With no data path specified, CLEAR runs on a built-in [GSM8K sample dataset](https://github.com/IBM/CLEAR/blob/main/src/clear_eval/sample_data/gsm8k/gsm8k_default_predictions.csv) using [default settings](https://github.com/IBM/CLEAR/blob/main/src/clear_eval/pipeline/setup/default_config.yaml):

```bash
run-clear-eval-analysis --provider openai --eval-model-name gpt-4o
```

Results are saved to `results/gsm8k/sample_output/`.

### 3. Run on your own data

```bash
run-clear-eval-analysis \
    --provider openai \
    --eval-model-name gpt-4o \
    --data-path path/to/your_data.csv \
    --output-dir results/my_run/ \
    --run-name my_run
```

Your CSV should contain at minimum `id`, `model_input`, and `response` columns.

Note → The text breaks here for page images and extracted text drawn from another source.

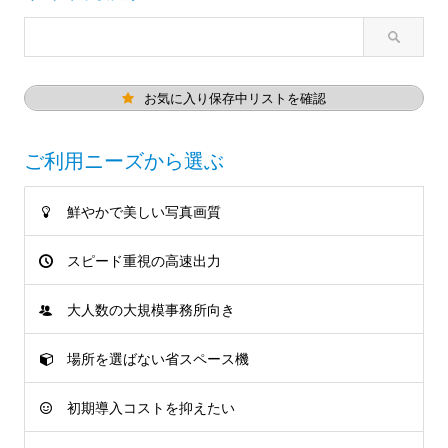
お気に入り保存中リストを確認
ご利用ニーズから選ぶ
鮮やかで美しい写真画質
スピード重視の高速出力
大人数の大規模事務所向き
場所を選ばない省スペース機
初期導入コストを抑えたい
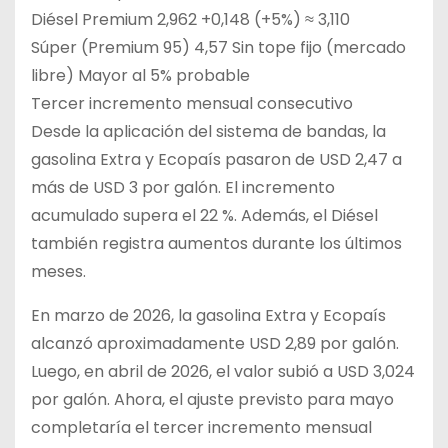
Diésel Premium 2,962 +0,148 (+5%) ≈ 3,110
Súper (Premium 95) 4,57 Sin tope fijo (mercado
libre) Mayor al 5% probable
Tercer incremento mensual consecutivo
Desde la aplicación del sistema de bandas, la
gasolina Extra y Ecopaís pasaron de USD 2,47 a
más de USD 3 por galón. El incremento
acumulado supera el 22 %. Además, el Diésel
también registra aumentos durante los últimos
meses.
En marzo de 2026, la gasolina Extra y Ecopaís
alcanzó aproximadamente USD 2,89 por galón.
Luego, en abril de 2026, el valor subió a USD 3,024
por galón. Ahora, el ajuste previsto para mayo
completaría el tercer incremento mensual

See the [LLM Analysis Guide](docs/ANALYSIS_README.md#input-data-format) for the full input format specification.

### 4. View results

```bash
run-clear-eval-dashboard
```

Upload the generated ZIP file from the results directory to explore issues, scores, and individual examples.

---

## 🔍 Usage Overview

### 📝 LLM Analysis (CLI)

```bash
# Full pipeline
run-clear-eval-analysis --provider openai --eval-model-name gpt-4o --config_path path/to/config.yaml

# Evaluation only (using existing responses)
run-clear-eval-evaluation --provider openai --eval-model-name gpt-4o --config_path path/to/config.yaml
```

### 📝 LLM Analysis (Python)

```python
from clear_eval.analysis_runner import run_clear_eval_analysis

run_clear_eval_analysis(
    run_name="my_run",
    provider="openai",
    data_path="my_data.csv",
    eval_model_name="gpt-4o",
    output_dir="results/",
)
```

### 🤖 Agentic Analysis

```bash
run-clear-agentic-eval \
    --data-dir data/my_traces \
    --results-dir results \
    --from-raw-traces true \
    --eval-model-name gpt-4o \
    --provider openai

# Launch agentic dashboard
run-clear-agentic-dashboard
```

See the [Agentic Workflows Guide](src/clear_eval/agentic/README.md) for full details.

---

## 📚 Documentation

| Guide | Description |
|-------|-------------|
| 📝 [**LLM Analysis Guide**](docs/llm-analysis.md) | Full pipeline reference — input formats, CLI arguments, configuration, and external judges |
| 🤖 [**Agentic Workflows Guide**](src/clear_eval/agentic/README.md) | Multi-agent evaluation — trace preprocessing, step-by-step and trajectory analysis, configuration reference |
| 📊 [**Agentic Dashboard Guide**](docs/agentic/dashboard___.md) | Dashboard features — workflow view, node analysis, trajectory explorer, path and temporal analysis |
| 🔑 [**Providers and Credentials**](docs/providers.md) | Inference backends (LangChain, LiteLLM, Endpoint), provider setup, and configuration examples |

---

## 🔑 Supported Providers

| Provider | Backend | Credentials |
|----------|---------|-------------|
| OpenAI | LangChain, LiteLLM, Endpoint | `OPENAI_API_KEY` |
| WatsonX | LangChain, LiteLLM, Endpoint | `WATSONX_APIKEY`, `WATSONX_URL`, `WATSONX_PROJECT_ID` |
| Anthropic | LiteLLM | `ANTHROPIC_API_KEY` |
| AWS Bedrock | LiteLLM | AWS credentials |
| Google Vertex AI | LiteLLM | GCP credentials |
| [100+ more](https://docs.litellm.ai/docs/providers) | LiteLLM | Provider-specific |

See the **[Providers and Credentials Guide](docs/providers.md)** for backend configuration details and examples.

---

## 🗂️ Project Structure

```
CLEAR/
├── README.md                              # This file
├── docs/
│   ├── llm-analysis.md                    # LLM Analysis Guide
│   ├── providers.md                       # Providers and Credentials Guide
│   └── agentic/                           # Agentic documentation
│       ├── dashboard.md                   # Agentic Dashboard Guide
│       ├── intermediate-representation.md # CSV format reference
│       └── mlflow-tracing.md              # MLflow tracing guide
├── src/clear_eval/
│   ├── pipeline/                          # LLM analysis pipeline
│   ├── dashboard/                         # LLM dashboard (Streamlit)
│   ├── agentic/
│   │   ├── README.md                      # Agentic overview (links to docs/)
│   │   ├── pipeline/                      # Agentic pipeline
│   │   └── dashboard/                     # Dashboard code
│   └── sample_data/                       # Sample datasets
├── examples/                              # Configuration examples
└── tests/                                 # Test suite
```

---

## 📄 License

Apache 2.0 — see [LICENSE](LICENSE) for details.